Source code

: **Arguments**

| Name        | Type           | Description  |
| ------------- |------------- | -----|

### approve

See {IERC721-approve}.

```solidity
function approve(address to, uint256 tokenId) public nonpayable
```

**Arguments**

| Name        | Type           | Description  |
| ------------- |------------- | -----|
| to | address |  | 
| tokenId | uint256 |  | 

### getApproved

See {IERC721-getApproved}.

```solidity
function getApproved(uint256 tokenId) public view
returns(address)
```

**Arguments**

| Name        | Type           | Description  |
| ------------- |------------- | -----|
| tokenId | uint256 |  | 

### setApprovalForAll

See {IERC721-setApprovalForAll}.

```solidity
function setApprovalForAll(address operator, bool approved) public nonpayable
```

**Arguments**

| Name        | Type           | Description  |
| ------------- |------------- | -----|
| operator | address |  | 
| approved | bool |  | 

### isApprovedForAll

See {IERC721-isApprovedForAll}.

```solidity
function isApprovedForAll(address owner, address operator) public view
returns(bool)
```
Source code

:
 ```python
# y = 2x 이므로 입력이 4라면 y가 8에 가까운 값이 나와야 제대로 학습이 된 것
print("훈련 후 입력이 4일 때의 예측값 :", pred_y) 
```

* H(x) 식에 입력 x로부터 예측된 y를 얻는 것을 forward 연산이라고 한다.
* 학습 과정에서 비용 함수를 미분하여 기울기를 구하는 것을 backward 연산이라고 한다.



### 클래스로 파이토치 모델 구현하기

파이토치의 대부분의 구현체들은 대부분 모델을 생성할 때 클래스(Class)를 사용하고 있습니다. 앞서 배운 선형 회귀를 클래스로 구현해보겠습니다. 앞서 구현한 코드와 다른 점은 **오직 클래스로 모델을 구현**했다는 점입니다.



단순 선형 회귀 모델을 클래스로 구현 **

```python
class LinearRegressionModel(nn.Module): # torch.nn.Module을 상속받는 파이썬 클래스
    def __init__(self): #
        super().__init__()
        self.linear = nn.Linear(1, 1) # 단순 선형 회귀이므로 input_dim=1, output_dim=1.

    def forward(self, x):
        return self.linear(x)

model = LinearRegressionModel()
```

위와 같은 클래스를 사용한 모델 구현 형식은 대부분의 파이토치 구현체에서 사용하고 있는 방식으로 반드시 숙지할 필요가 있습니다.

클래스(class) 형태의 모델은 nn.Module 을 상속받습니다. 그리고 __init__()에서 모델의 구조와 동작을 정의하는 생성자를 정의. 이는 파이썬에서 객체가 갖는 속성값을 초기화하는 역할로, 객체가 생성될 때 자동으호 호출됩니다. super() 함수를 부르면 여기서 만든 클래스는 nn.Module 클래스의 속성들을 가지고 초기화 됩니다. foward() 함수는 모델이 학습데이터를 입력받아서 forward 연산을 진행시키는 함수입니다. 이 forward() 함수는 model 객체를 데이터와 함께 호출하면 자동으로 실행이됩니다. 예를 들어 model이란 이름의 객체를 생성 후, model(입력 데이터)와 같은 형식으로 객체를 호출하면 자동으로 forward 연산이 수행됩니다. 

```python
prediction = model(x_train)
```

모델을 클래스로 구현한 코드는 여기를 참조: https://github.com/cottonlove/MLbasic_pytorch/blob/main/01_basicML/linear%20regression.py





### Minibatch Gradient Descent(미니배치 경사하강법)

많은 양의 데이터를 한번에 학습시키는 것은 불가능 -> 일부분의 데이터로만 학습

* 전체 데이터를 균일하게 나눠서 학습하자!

---------------

When a line of the material holds the string "address", copy that line.

§ **Output below**
function approve(address to, uint256 tokenId) public nonpayable
| to | address |  | 
returns(address)
function setApprovalForAll(address operator, bool approved) public nonpayable
| operator | address |  | 
function isApprovedForAll(address owner, address operator) public view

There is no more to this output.